Evet, CHP Osmaniye Milletvekili Asu Kaya'nın da belirttiği gibi "OECD ülkeleri genelinde çalışma çağındaki her 100 kadından 51'i iş gücündeyken, ülkemizde her 100 kadından 31'i çalışabiliyor."

Peki, bugün bunu dillendirip, neden diye itiraz edenlerin hiç aklına geliyor mu? Onca neden içerisinde bir neden de kendileri olduklarını düşünüyorlar mı? Kendimiz gibi olmayanlarla, meclisteki kürsüleri paylaşmaktan korktuğumuz için, onları üniversite kapılarından sürükleyip dışarı attık diyebiliyorlar mı? Demiyorlar, az da olsun kimse, eleştirdiği sonuçlar için, sebebin bir parçasının da kendileri olduğunu itiraf etmiyor.

Evet, siyasette samimiyet aranmaz biliyorum, bunu kanıksadık artık ama hala karşı mahalleyi hor görüp küçümseyenlerin, bazen de dönüp kınadıkları sonucun sebebi olduğunu bilmeli değiller mi?

Meclisin Aile ve Sosyal Hizmetler ile Milli Eğitim bakanlıklarının 2025 yılı bütçeleri üzerine yapılan oturumunda konuşan CHP milletvekili Semra Dinçer, 2024 yılında öldürülen 421 kadınla ilgili "Bu tablodan hiç utanmıyor musunuz?" diye sormuş. Kendi adıma, onların adına ve hatta sizin adınıza bile utanıyorum. Ama sandığınız ve dillendirdiğiniz gibi "Bu topraklarda katledilen tüm kadınların vebali" sadece bir partinin, bir iktidarın boyuna yüklenemez.

Hatta bu, sadece siyasetin, yasa ve kanunların, caydırıcılıktan uzak yetersiz cezaların, denetim noksanlıklarının, sonucu da değil.

Bu geleneğimizin, dilimizin, toplumumuzun ve hatta yanlış din yorumlarımızın, siyasetin, sosyolojinin, sanatın, her zeminde kadının aleyhine cinsiyetçi yaklaşımların sonucudur. Sadece bugünün değil dünün ve belki de yarının sorunu ve sonucudur.
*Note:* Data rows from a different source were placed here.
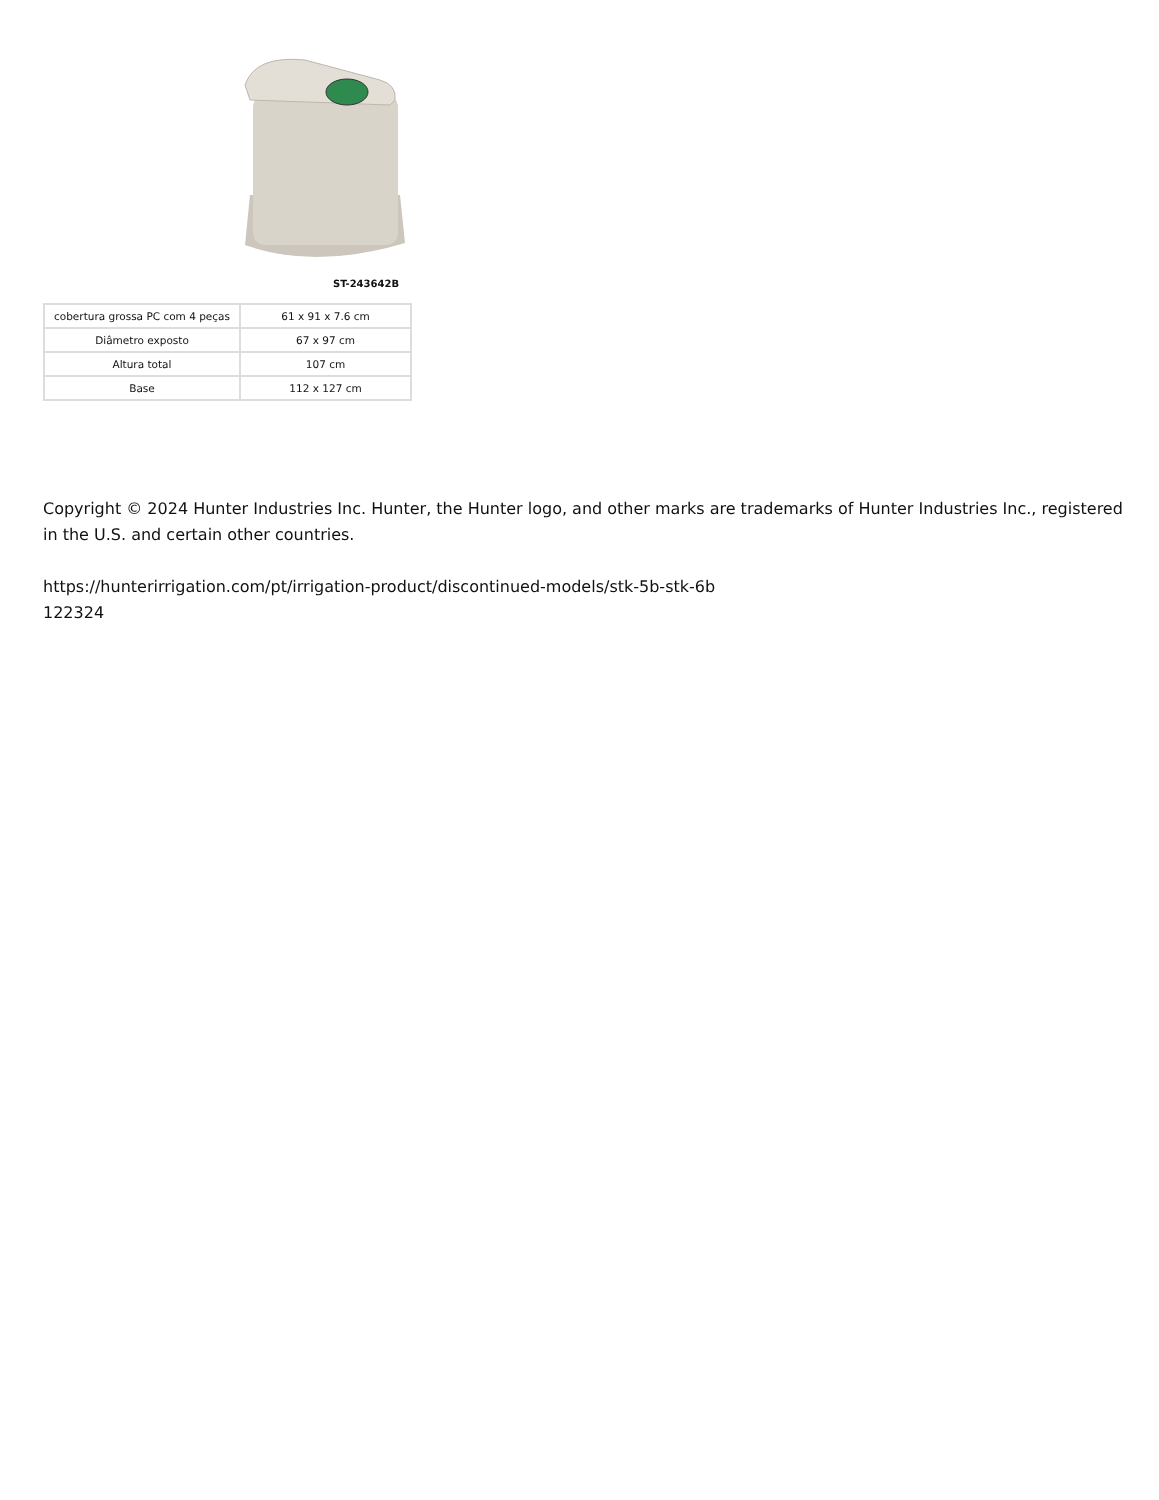ST-243642B
| cobertura grossa PC com 4 peças | 61 x 91 x 7.6 cm |
| Diâmetro exposto | 67 x 97 cm |
| Altura total | 107 cm |
| Base | 112 x 127 cm |
Copyright © 2024 Hunter Industries Inc. Hunter, the Hunter logo, and other marks are trademarks of Hunter Industries Inc., registered in the U.S. and certain other countries.
https://hunterirrigation.com/pt/irrigation-product/discontinued-models/stk-5b-stk-6b
122324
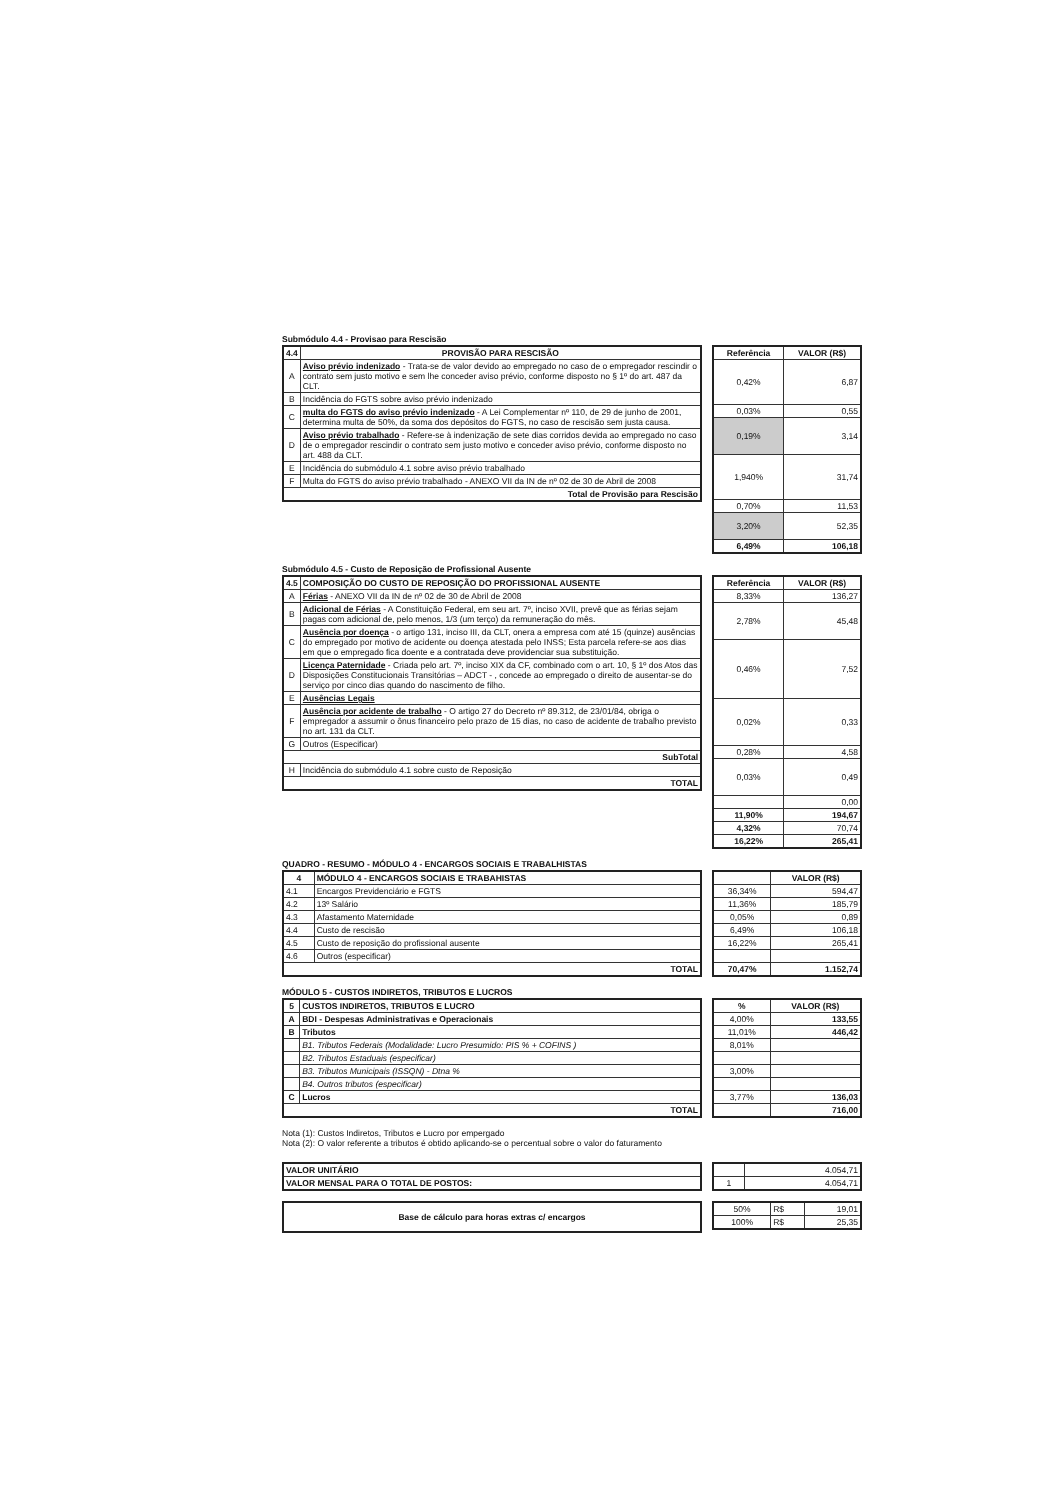Submódulo 4.4 - Provisao para Rescisão
| 4.4 | PROVISÃO PARA RESCISÃO |
| --- | --- |
| A | Aviso prévio indenizado - Trata-se de valor devido ao empregado no caso de o empregador rescindir o contrato sem justo motivo e sem lhe conceder aviso prévio, conforme disposto no § 1º do art. 487 da CLT. |
| B | Incidência do FGTS sobre aviso prévio indenizado |
| C | multa do FGTS do aviso prévio indenizado - A Lei Complementar nº 110, de 29 de junho de 2001, determina multa de 50%, da soma dos depósitos do FGTS, no caso de rescisão sem justa causa. |
| D | Aviso prévio trabalhado - Refere-se à indenização de sete dias corridos devida ao empregado no caso de o empregador rescindir o contrato sem justo motivo e conceder aviso prévio, conforme disposto no art. 488 da CLT. |
| E | Incidência do submódulo 4.1 sobre aviso prévio trabalhado |
| F | Multa do FGTS do aviso prévio trabalhado - ANEXO VII da IN de nº 02 de 30 de Abril de 2008 |
| Total de Provisão para Rescisão | |
| Referência | VALOR (R$) |
| --- | --- |
| 0,42% | 6,87 |
| 0,03% | 0,55 |
| 0,19% | 3,14 |
| 1,940% | 31,74 |
| 0,70% | 11,53 |
| 3,20% | 52,35 |
| 6,49% | 106,18 |
Submódulo 4.5 - Custo de Reposição de Profissional Ausente
| 4.5 | COMPOSIÇÃO DO CUSTO DE REPOSIÇÃO DO PROFISSIONAL AUSENTE |
| --- | --- |
| A | Férias - ANEXO VII da IN de nº 02 de 30 de Abril de 2008 |
| B | Adicional de Férias - A Constituição Federal, em seu art. 7º, inciso XVII, prevê que as férias sejam pagas com adicional de, pelo menos, 1/3 (um terço) da remuneração do mês. |
| C | Ausência por doença - o artigo 131, inciso III, da CLT, onera a empresa com até 15 (quinze) ausências do empregado por motivo de acidente ou doença atestada pelo INSS; Esta parcela refere-se aos dias em que o empregado fica doente e a contratada deve providenciar sua substituição. |
| D | Licença Paternidade - Criada pelo art. 7º, inciso XIX da CF, combinado com o art. 10, § 1º dos Atos das Disposições Constitucionais Transitórias – ADCT - , concede ao empregado o direito de ausentar-se do serviço por cinco dias quando do nascimento de filho. |
| E | Ausências Legais |
| F | Ausência por acidente de trabalho - O artigo 27 do Decreto nº 89.312, de 23/01/84, obriga o empregador a assumir o ônus financeiro pelo prazo de 15 dias, no caso de acidente de trabalho previsto no art. 131 da CLT. |
| G | Outros (Especificar) |
| SubTotal | |
| H | Incidência do submódulo 4.1 sobre custo de Reposição |
| TOTAL | |
| Referência | VALOR (R$) |
| --- | --- |
| 8,33% | 136,27 |
| 2,78% | 45,48 |
| 0,46% | 7,52 |
| 0,02% | 0,33 |
| 0,28% | 4,58 |
| 0,03% | 0,49 |
| | 0,00 |
| 11,90% | 194,67 |
| 4,32% | 70,74 |
| 16,22% | 265,41 |
QUADRO - RESUMO - MÓDULO 4 - ENCARGOS SOCIAIS E TRABALHISTAS
| 4 | MÓDULO 4 - ENCARGOS SOCIAIS E TRABAHISTAS |
| --- | --- |
| 4.1 | Encargos Previdenciário e FGTS |
| 4.2 | 13º Salário |
| 4.3 | Afastamento Maternidade |
| 4.4 | Custo de rescisão |
| 4.5 | Custo de reposição do profissional ausente |
| 4.6 | Outros (especificar) |
| TOTAL | |
| | VALOR (R$) |
| --- | --- |
| 36,34% | 594,47 |
| 11,36% | 185,79 |
| 0,05% | 0,89 |
| 6,49% | 106,18 |
| 16,22% | 265,41 |
| 70,47% | 1.152,74 |
MÓDULO 5 - CUSTOS INDIRETOS, TRIBUTOS E LUCROS
| 5 | CUSTOS INDIRETOS, TRIBUTOS E LUCRO |
| --- | --- |
| A | BDI - Despesas Administrativas e Operacionais |
| B | Tributos |
| | B1. Tributos Federais (Modalidade: Lucro Presumido: PIS % + COFINS ) |
| | B2. Tributos Estaduais (especificar) |
| | B3. Tributos Municipais (ISSQN) - Dtna % |
| | B4. Outros tributos (especificar) |
| C | Lucros |
| TOTAL | |
| % | VALOR (R$) |
| --- | --- |
| 4,00% | 133,55 |
| 11,01% | 446,42 |
| 8,01% | |
| 3,00% | |
| 3,77% | 136,03 |
| | 716,00 |
Nota (1): Custos Indiretos, Tributos e Lucro por empergado
Nota (2): O valor referente a tributos é obtido aplicando-se o percentual sobre o valor do faturamento
| VALOR UNITÁRIO |
| VALOR MENSAL PARA O TOTAL DE POSTOS: |
| | 4.054,71 |
| 1 | 4.054,71 |
| Base de cálculo para horas extras c/ encargos |
| 50% | R$ | 19,01 |
| 100% | R$ | 25,35 |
Doğru söze ne demeli, haklısınız. "Utanma diye bir şey kalmamış" sizde, bizde, onlarda, kimsede utanma kalmamış.

Bu denli insani ve hayati bir meselede dahi, siyaseti ve oy kaygısını bir tarafa koyup 'adam akıllı' bir şey yapamıyorsunuz?

Neden mi? Komik ama kadın da olsak dilimiz eril, çünkü hala adam aklıyla düşünüyor ve adam aklından medet umuyoruz.